Document passage:
........
My true passion, and it has been for over 30 years, is neuroscience. Understanding how the human brain works and building machines that work on those same principles. The whole period of Palm and Handspring [a company Hawkins co-founded to create Palm-compatible devices] was like a sideshow. I couldn't get the gig I wanted in neuroscience, so I was building mobile computing. I loved it, I enjoyed it, I was totally excited about it. But my real passion was brains, how they work, and building machines that work on the same principles.

So now you've been working most recently on software that can predict the future?

That's right, we've actually been working on modeling, figuring out how parts of the neocortex works -- which is the big region on top of your head -- and we figured out first what it does and then how it does it. But we've been applying it to problems where you can take streams of data, model the data, and then predict the future. We have a product called Grok that takes data from windmills, energy meters, and other machines and can predict future values. It can detect when anomalies are occurring and things like that.

We have a business side to what we're doing, but we're here at OSCON to talk about the new open source project where we take these learning algorithms, which are essentially models of the neocortex, a slice of the neocortex, and put them in an open source project.

It's been up for a couple of months now. It's called NuPIC, the Numenta Platform for Intelligent Computing. It's the same code tree we use in our products, so you can go and see what we're releasing every day. We have an active community already -- we've had our first hackathon. It's only been going for a couple of months, but it's been going pretty well so far, we're pretty excited about it.

What would I use that for as an open source hacker?
........
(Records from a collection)
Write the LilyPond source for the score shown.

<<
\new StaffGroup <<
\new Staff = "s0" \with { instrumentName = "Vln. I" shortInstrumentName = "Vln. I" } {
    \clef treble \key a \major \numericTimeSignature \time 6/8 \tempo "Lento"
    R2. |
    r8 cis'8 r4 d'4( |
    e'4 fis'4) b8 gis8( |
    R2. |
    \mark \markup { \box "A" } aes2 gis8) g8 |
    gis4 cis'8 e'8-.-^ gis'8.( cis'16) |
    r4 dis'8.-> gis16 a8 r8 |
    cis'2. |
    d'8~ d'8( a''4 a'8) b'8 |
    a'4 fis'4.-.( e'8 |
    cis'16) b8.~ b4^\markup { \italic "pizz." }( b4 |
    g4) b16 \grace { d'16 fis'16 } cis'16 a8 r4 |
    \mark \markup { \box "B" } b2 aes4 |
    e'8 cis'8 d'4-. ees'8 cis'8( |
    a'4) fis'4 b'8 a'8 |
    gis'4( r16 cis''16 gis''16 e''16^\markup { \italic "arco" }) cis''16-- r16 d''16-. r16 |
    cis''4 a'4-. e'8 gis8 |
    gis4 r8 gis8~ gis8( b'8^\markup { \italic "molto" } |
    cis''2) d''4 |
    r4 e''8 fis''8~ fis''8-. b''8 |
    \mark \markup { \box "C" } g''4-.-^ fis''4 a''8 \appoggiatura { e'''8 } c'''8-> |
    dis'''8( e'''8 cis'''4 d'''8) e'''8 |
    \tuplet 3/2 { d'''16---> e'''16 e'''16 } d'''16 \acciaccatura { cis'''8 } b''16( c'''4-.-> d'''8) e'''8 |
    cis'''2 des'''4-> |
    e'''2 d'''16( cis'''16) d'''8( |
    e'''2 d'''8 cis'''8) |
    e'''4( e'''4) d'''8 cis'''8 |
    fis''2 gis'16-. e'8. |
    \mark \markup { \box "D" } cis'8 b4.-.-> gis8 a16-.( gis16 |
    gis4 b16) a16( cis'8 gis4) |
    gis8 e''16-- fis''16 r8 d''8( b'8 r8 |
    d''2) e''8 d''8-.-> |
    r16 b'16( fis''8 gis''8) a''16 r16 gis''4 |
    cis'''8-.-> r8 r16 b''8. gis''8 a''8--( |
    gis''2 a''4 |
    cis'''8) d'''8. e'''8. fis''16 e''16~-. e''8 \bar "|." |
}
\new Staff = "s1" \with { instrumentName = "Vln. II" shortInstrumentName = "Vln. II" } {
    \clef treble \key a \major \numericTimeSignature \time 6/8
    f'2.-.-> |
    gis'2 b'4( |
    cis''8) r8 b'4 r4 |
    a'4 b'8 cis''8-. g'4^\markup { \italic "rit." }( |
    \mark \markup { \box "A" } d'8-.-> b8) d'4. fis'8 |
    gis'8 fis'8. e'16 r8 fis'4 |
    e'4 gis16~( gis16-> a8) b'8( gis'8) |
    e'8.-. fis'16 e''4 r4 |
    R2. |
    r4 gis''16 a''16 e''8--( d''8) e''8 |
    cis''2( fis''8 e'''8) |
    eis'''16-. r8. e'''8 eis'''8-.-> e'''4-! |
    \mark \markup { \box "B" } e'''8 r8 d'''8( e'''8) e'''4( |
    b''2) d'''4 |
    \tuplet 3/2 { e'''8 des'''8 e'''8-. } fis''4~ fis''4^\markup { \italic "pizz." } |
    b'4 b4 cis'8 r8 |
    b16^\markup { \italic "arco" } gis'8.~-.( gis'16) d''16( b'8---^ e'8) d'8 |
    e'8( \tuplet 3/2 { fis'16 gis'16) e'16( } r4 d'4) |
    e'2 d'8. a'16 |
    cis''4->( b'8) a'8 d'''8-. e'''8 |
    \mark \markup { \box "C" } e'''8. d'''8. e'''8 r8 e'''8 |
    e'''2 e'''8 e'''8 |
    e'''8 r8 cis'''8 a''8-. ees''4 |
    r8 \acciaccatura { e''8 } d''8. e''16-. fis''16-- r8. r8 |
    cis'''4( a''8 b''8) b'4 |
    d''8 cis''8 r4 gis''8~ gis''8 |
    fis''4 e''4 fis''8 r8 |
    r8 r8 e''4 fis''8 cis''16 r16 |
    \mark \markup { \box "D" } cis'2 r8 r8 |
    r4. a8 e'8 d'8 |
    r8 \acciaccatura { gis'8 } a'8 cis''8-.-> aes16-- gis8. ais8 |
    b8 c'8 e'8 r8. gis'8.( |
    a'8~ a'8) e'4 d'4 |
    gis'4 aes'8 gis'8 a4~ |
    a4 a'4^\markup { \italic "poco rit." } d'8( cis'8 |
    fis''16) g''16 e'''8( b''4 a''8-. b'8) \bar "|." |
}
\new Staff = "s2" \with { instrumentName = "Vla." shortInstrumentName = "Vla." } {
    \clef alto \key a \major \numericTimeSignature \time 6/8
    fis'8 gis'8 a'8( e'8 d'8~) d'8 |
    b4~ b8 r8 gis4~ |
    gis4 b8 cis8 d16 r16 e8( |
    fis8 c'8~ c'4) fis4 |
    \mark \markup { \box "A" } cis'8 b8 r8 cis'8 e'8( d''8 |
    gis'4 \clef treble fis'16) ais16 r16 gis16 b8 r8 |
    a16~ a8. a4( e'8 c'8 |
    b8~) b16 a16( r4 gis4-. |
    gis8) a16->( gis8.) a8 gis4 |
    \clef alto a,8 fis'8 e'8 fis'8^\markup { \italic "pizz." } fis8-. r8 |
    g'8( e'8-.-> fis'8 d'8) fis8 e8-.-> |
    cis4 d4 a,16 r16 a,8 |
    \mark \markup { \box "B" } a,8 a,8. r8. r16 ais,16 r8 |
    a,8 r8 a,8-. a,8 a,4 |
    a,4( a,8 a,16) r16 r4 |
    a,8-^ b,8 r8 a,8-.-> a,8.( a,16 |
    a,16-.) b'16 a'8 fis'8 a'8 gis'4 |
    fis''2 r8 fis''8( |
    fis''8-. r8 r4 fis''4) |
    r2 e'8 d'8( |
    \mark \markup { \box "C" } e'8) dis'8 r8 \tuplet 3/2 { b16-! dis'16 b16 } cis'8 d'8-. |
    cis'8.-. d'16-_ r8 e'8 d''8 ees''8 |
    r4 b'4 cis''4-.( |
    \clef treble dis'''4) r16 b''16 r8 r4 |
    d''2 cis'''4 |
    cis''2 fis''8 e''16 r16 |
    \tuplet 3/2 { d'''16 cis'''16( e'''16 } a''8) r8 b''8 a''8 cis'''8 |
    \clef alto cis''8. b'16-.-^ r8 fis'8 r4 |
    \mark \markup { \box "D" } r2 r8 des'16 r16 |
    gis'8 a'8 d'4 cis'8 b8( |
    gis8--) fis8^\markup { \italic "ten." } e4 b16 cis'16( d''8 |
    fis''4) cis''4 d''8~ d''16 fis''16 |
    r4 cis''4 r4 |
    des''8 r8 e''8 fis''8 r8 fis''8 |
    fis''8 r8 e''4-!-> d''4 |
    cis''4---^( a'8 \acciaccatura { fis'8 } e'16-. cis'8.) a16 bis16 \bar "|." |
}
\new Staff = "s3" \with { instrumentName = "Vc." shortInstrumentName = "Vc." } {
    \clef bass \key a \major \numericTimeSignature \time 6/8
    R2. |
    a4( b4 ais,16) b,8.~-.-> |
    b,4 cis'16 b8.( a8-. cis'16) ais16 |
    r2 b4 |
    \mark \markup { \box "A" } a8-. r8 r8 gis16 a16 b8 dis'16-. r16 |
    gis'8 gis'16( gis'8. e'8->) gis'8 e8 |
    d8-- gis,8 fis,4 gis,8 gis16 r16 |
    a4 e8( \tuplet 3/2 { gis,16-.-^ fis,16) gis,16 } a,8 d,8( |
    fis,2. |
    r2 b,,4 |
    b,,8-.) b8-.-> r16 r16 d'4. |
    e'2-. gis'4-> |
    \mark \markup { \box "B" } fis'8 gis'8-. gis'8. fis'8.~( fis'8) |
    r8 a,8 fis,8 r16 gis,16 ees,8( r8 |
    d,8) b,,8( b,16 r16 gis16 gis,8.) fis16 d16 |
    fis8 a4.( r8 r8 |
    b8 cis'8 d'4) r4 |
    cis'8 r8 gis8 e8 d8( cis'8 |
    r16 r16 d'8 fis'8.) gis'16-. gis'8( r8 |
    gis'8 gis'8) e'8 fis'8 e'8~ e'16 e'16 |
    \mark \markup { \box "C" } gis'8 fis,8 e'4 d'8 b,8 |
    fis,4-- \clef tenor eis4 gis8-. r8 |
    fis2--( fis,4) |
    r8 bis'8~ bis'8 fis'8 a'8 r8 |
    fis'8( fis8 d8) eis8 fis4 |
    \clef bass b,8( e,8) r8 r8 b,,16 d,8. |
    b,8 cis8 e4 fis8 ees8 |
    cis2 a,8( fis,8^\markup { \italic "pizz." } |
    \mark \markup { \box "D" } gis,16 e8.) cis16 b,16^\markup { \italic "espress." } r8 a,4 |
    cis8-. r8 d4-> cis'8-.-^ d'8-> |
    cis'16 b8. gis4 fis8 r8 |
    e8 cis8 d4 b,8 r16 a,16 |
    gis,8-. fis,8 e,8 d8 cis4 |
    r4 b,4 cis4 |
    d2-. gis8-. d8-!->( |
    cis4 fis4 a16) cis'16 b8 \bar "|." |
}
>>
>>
........
Exercise directions: Pick up the interview on brain modeling and NuPIC after its final line and carry it forward.

Response:
There are a number of reasons why you might be interested in this. People are interested in applying it to new problems. We're applying it to machine-generated data, but there's lots of other applications where people might apply it to.

In the same vein as we're using Grok, you might apply it to financial data, or you might apply it to new sources of data that we don't look at. There's a lot of people interested in taking it and building more complex systems -- robotics, vision, music, things like that -- and this requires extending the algorithms. It's a memory system, so making them bigger, putting them in a hierarchy, and so on.

There're people who want to apply it to existing products -- "I want to predict something" -- people who want to build new types of products, people who are interested in language, semantics, and so on. Then there're people who are interested in doing pure research. They're doing mathematical analysis of these algorithms, so it's kind of broad.

We're talking about the beginning of building brains in software and hardware, and that's a big, big field. It's going to be huge, and it's just getting started.

And I should mention we have a number of people interested in doing hardware implementations of these algorithms. There are some big companies -- IBM, Seagate, some others that actually have programs on the way because they're pretty excited about this stuff.